Areas of specific excess mortality also appear around Saint-Étienne and the Lorient/Vannes axis. These differences do not seem to be linked to better local screening, because, as SPF points out, the completeness of the data is excellent due to the burden of care.
© Frequency of motor neuron diseases (including Amyotrophic Lateral Sclerosis) and territorial disparities in France. Data 2010-2021
The enigma of causes: tobacco, shellfish and the environment
If 10% of cases are of genetic origin, the remaining 90% remain a challenge for research. The study mentions various risk factors, but Dr Casseron sheds specific light on certain local and behavioral avenues.
“It seems that fairly solid studies show that smoking could be a probable risk factor in motor neurone diseases. Likewise, the cyanotoxin BMAA was suspected in the cases occurring in Hérault, around the Thau pond. The Montpellier team has also published work suggesting that the bioconcentration of this toxin in certain shellfish could be partly responsible for the aggregation of certain cases.”

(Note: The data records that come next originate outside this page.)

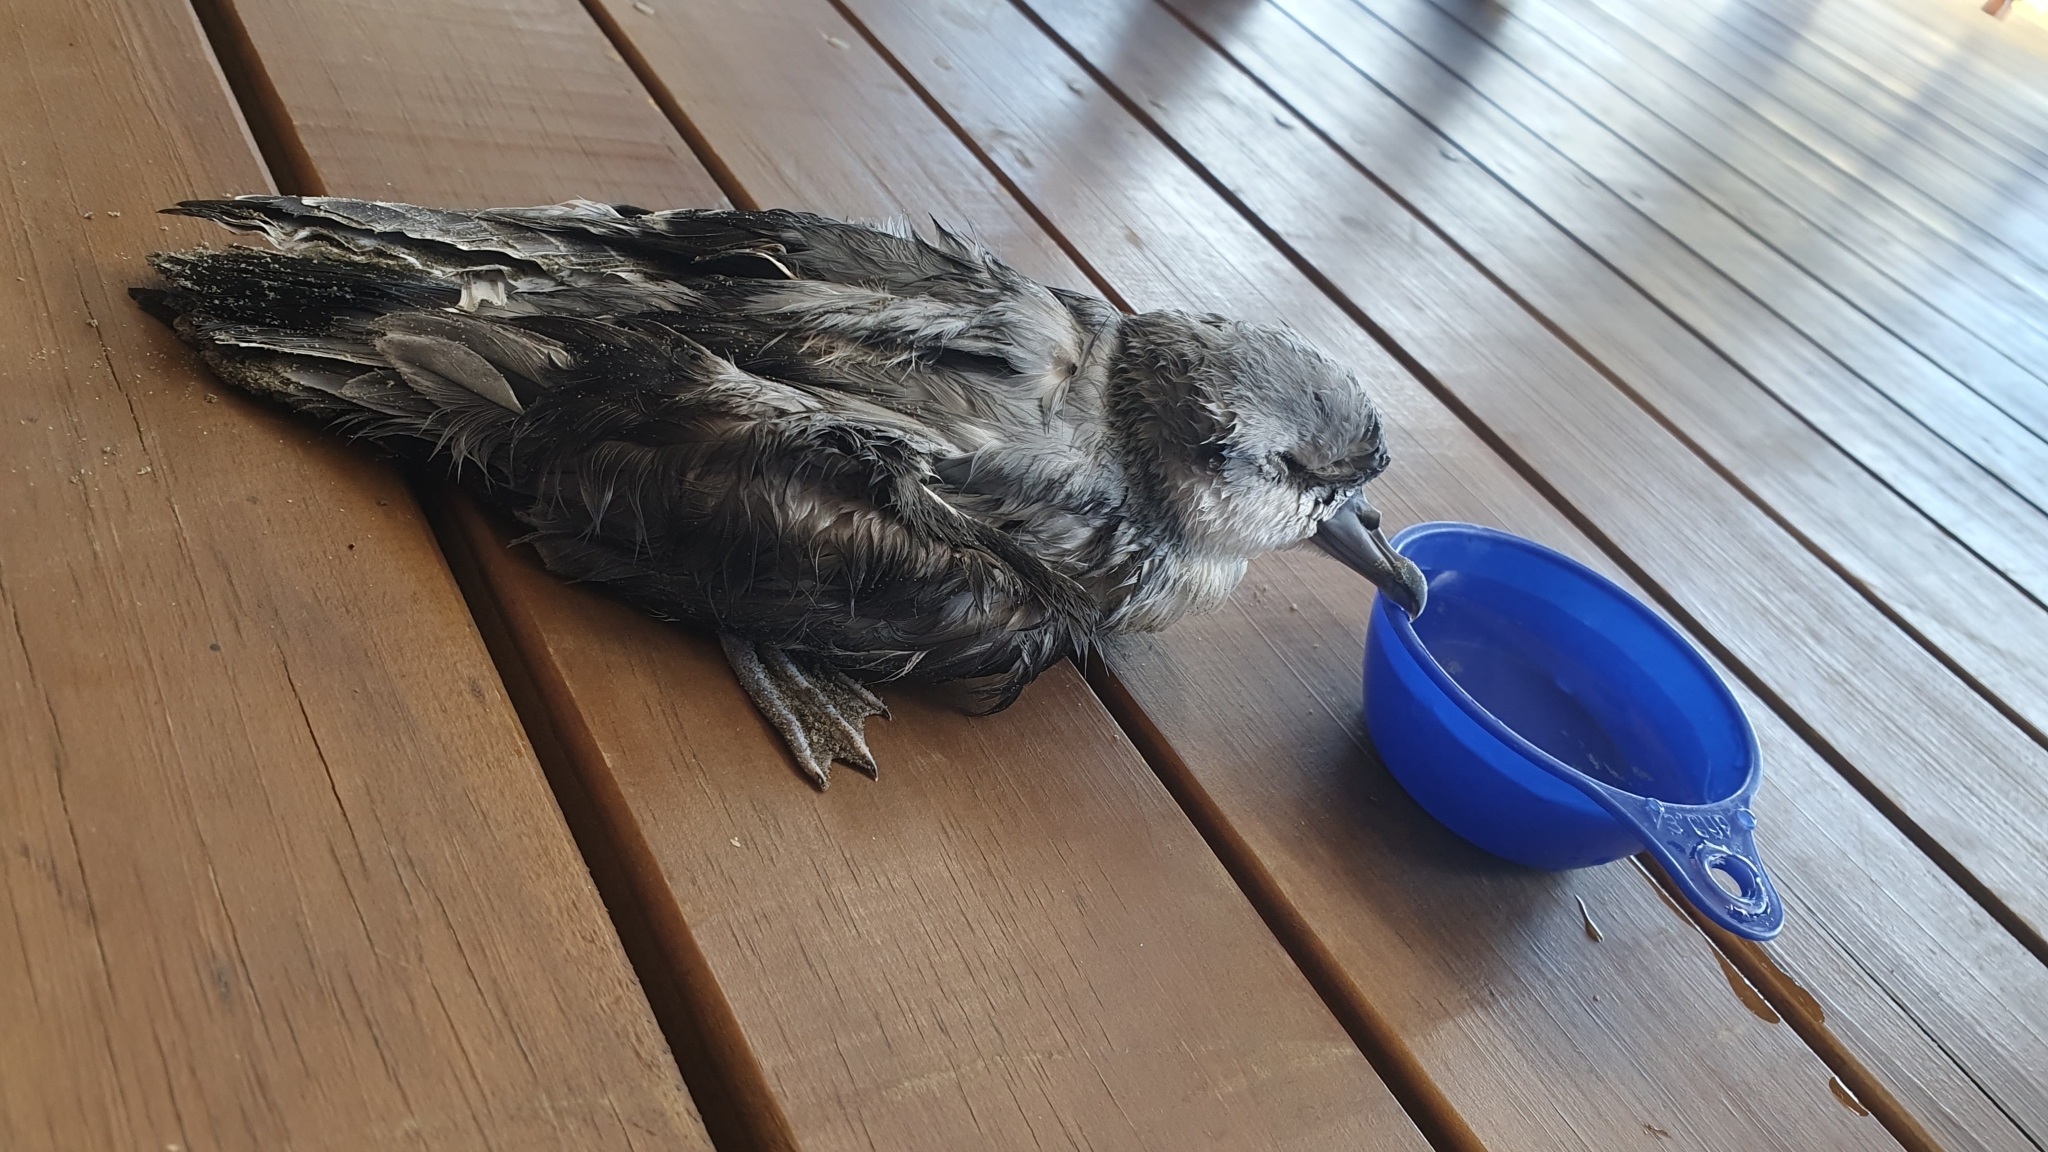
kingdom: Animalia
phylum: Chordata
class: Aves
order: Procellariiformes
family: Procellariidae
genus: Pachyptila
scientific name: Pachyptila turtur
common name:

He also recalls that certain profiles, such as high-level athletes or farmers exposed to pesticides, sometimes present groupings, possibly linked to complex interactions. “There are probably epigenetic interactions: certain genes can see their expression modulated by the environment. But for ALS, it is almost impossible to precisely trace a patient’s exposure over the last ten years to establish a direct causal link.
Hypotheses cited by the Public Health France document: “Several hypotheses are put forward in the literature, in particular the influence of certain environmental or professional factors (exposure to pesticides, heavy metals including lead, atmospheric pollution, formaldehyde). ALS is possibly the result of an interaction between the genome and the exposome with a gene-time-environment hypothesis. Experts are not returning to the hypothesis which linked a toxic mushroom with several cases in Savoie.

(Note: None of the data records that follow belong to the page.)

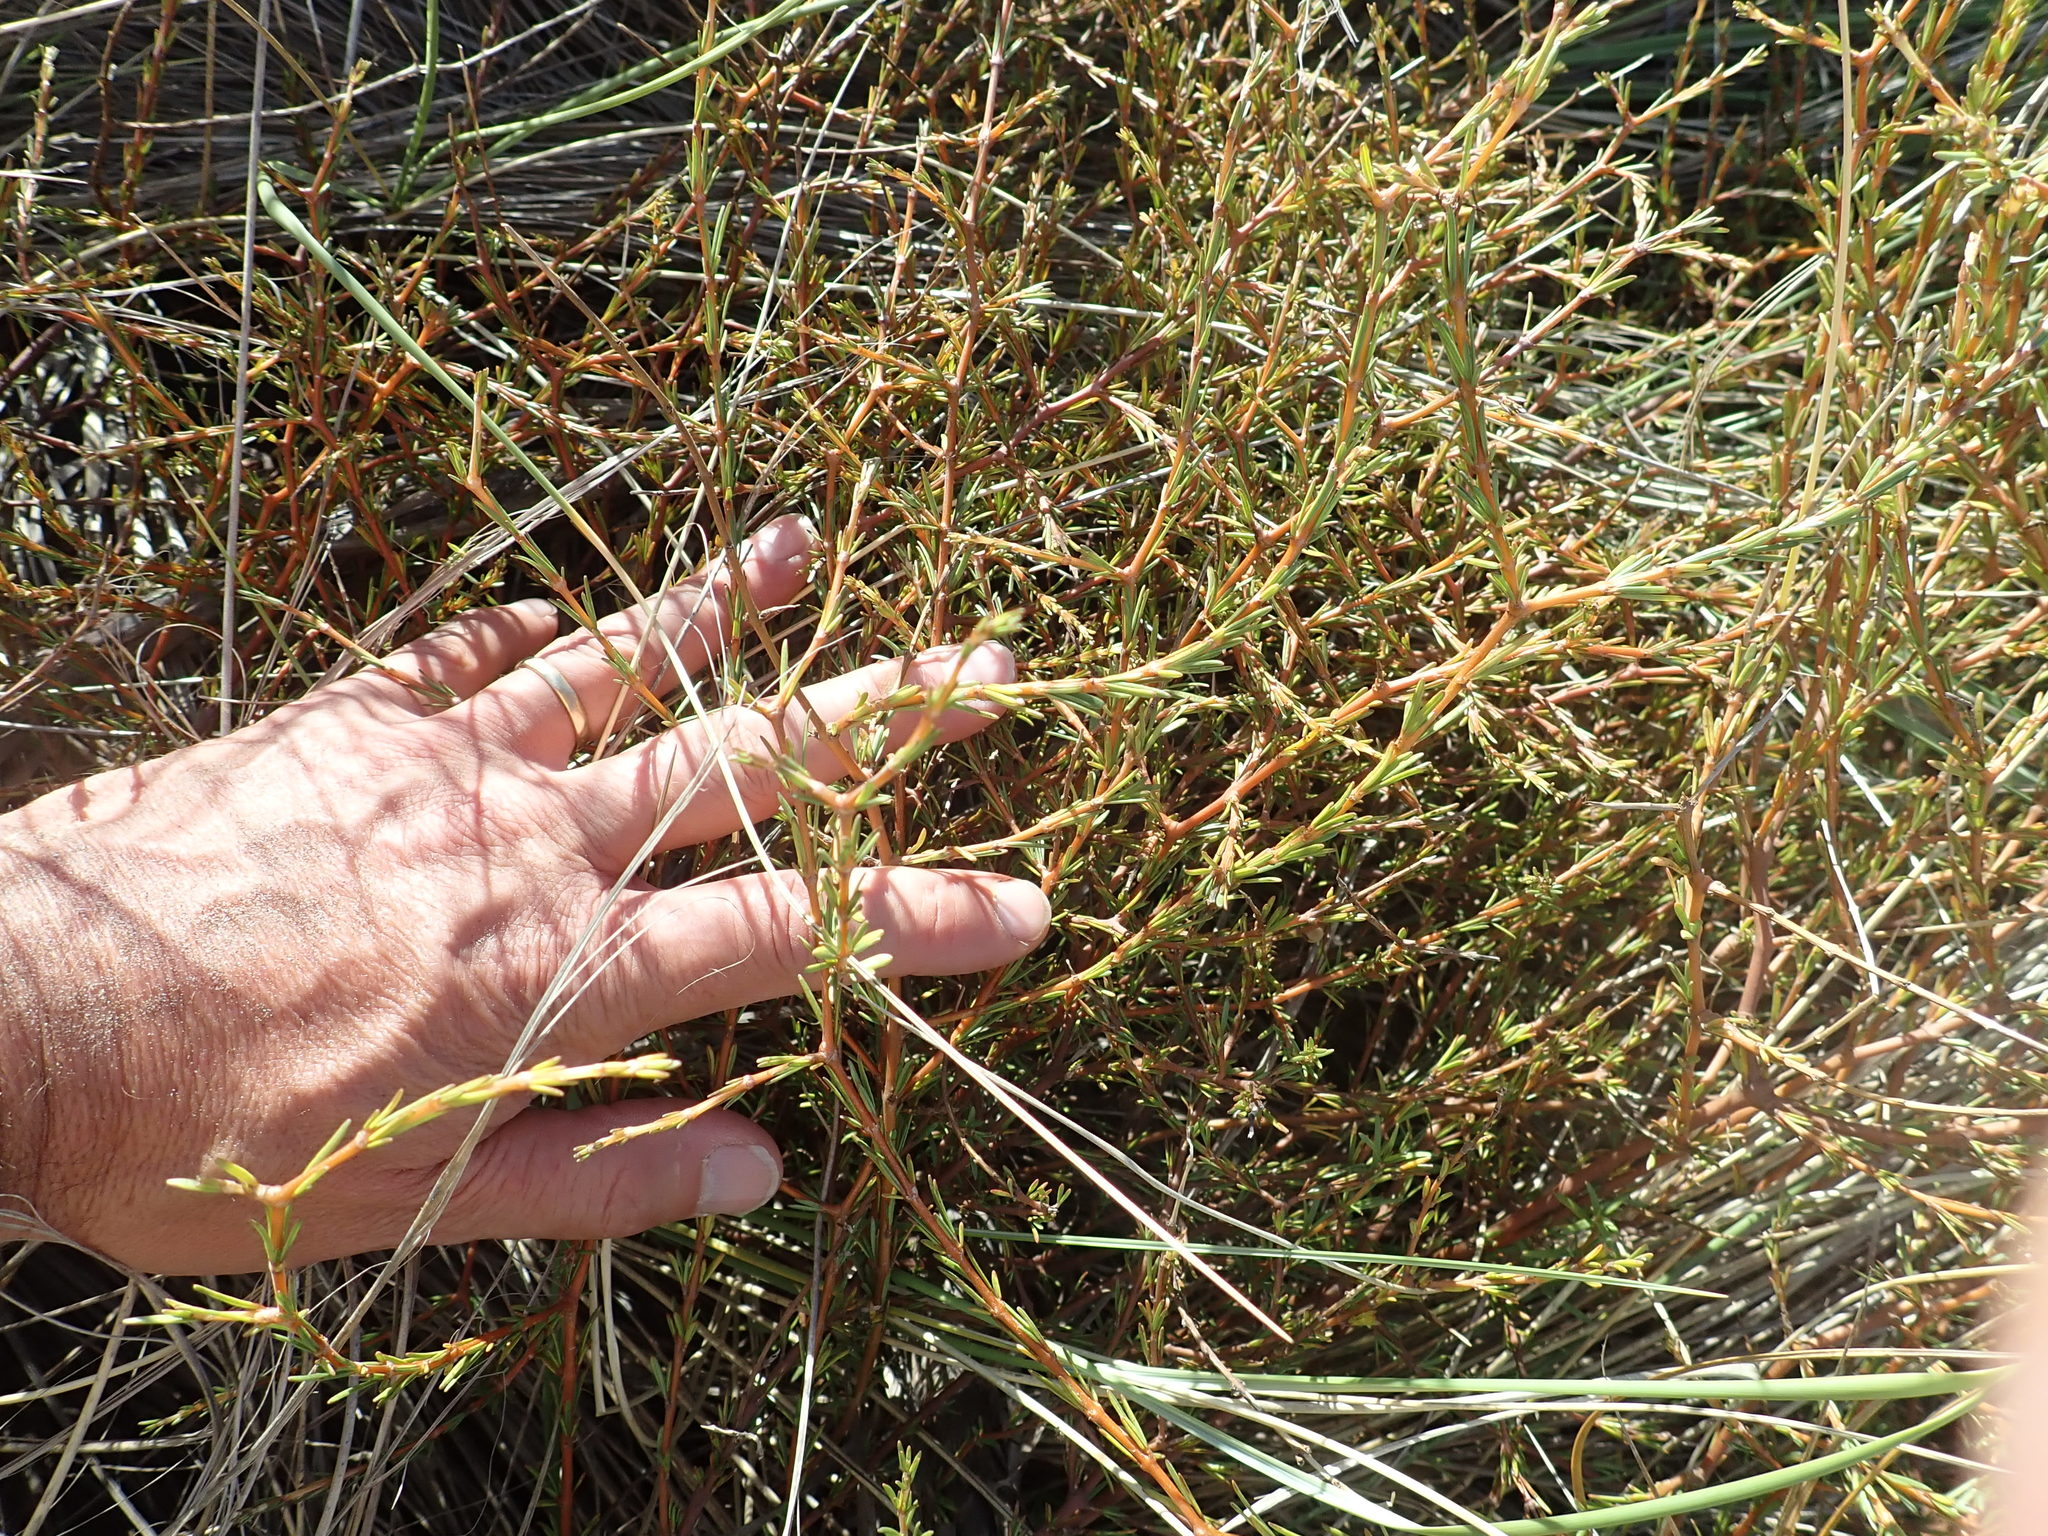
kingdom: Plantae
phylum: Tracheophyta
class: Magnoliopsida
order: Gentianales
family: Rubiaceae
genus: Coprosma
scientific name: Coprosma acerosa
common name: Sand coprosma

A call for scientific caution
Despite the highlighting of these “clusters”, Dr. Casseron invites residents of these regions not to give in to worry.
“We must exercise caution. Although it is not impossible, the identification of environmental factors in a scientific manner remains extremely complex. We cannot draw definitive conclusions in terms of immediate regionalization; living in Brittany does not mean that we run a systematically higher risk” he concludes.